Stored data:
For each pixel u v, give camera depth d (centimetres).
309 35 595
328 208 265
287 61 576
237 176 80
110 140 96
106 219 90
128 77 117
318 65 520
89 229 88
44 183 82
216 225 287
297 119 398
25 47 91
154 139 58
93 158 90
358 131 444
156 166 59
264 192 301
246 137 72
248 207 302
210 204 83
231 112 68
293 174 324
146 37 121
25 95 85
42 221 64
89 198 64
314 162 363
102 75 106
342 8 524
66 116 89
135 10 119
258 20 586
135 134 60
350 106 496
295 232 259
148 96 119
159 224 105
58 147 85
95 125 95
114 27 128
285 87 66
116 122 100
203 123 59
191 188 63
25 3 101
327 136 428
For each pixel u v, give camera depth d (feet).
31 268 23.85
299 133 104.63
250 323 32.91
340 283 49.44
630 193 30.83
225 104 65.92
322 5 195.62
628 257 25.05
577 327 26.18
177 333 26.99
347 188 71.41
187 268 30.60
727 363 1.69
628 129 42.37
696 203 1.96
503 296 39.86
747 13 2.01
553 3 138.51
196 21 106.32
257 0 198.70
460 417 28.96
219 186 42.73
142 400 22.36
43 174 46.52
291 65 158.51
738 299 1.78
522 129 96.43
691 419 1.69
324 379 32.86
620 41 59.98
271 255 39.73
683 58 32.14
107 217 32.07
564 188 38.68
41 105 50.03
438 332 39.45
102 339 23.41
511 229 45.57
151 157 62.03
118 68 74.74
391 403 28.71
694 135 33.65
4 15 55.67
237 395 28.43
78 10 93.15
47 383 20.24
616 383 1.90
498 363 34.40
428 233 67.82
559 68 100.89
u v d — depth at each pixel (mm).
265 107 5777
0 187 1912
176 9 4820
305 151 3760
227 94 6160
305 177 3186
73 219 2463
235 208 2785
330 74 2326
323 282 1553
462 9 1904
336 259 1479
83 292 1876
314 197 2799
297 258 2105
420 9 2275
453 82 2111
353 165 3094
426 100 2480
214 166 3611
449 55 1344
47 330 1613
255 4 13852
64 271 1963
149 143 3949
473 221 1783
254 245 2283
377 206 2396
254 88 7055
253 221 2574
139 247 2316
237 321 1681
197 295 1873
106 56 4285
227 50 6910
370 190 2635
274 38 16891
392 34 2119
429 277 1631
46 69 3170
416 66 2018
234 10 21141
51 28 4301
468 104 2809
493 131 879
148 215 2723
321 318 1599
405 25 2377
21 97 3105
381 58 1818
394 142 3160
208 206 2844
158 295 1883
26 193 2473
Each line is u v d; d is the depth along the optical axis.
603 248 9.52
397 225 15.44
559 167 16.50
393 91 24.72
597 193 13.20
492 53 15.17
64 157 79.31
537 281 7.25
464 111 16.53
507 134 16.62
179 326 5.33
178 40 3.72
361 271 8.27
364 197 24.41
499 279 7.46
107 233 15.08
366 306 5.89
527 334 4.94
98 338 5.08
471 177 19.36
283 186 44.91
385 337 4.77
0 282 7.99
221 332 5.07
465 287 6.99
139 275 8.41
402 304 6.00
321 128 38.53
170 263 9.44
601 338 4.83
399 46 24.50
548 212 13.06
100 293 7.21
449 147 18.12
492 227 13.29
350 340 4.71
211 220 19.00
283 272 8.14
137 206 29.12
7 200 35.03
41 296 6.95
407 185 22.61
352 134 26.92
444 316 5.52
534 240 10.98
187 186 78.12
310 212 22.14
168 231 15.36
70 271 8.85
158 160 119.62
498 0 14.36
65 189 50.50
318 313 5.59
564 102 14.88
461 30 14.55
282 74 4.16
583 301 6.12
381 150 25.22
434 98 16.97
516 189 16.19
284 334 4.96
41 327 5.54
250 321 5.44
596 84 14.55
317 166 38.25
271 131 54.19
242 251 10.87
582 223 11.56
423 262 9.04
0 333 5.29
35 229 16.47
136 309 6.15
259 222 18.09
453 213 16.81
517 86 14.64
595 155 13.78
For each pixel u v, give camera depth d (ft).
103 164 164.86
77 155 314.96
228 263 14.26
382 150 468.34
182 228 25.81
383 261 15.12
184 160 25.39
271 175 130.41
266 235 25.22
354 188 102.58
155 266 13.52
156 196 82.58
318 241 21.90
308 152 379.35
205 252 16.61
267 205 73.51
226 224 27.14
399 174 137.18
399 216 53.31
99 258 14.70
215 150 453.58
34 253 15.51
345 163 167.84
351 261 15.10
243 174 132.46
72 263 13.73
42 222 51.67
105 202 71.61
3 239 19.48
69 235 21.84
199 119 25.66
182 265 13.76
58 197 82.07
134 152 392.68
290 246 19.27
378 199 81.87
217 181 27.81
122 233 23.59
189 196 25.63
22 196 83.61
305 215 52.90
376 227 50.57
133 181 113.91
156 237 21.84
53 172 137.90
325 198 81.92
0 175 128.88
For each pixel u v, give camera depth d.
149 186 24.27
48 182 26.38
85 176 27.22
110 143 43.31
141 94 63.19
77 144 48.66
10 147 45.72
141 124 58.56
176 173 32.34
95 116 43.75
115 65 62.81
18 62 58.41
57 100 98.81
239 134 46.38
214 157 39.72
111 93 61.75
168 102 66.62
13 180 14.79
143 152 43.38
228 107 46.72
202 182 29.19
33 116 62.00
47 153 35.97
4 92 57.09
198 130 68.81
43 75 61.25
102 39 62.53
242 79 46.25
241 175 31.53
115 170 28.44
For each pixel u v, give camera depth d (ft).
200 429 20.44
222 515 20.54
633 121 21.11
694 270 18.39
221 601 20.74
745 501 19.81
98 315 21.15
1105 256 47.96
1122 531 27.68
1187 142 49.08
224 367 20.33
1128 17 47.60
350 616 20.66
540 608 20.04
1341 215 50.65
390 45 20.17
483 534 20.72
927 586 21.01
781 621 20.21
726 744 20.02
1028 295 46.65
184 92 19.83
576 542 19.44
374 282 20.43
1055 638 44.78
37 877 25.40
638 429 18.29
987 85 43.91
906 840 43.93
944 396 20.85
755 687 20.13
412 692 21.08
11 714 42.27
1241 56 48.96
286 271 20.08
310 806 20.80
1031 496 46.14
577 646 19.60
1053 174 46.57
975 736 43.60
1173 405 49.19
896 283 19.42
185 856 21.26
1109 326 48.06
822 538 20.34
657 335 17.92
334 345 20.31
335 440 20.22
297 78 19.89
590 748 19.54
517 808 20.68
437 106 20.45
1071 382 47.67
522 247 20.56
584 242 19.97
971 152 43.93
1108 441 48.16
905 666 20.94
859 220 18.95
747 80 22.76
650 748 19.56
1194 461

**DESCRIPTION OF THE TASK**
Your task is to list each line of the records with the word "camera".

**COMPLETED EXERCISE**
For each pixel u v, give camera depth d (centimetres).
For each pixel u v, give camera depth d (feet).
For each pixel u v, give camera depth d (ft).
For each pixel u v, give camera depth d.
For each pixel u v, give camera depth d (ft).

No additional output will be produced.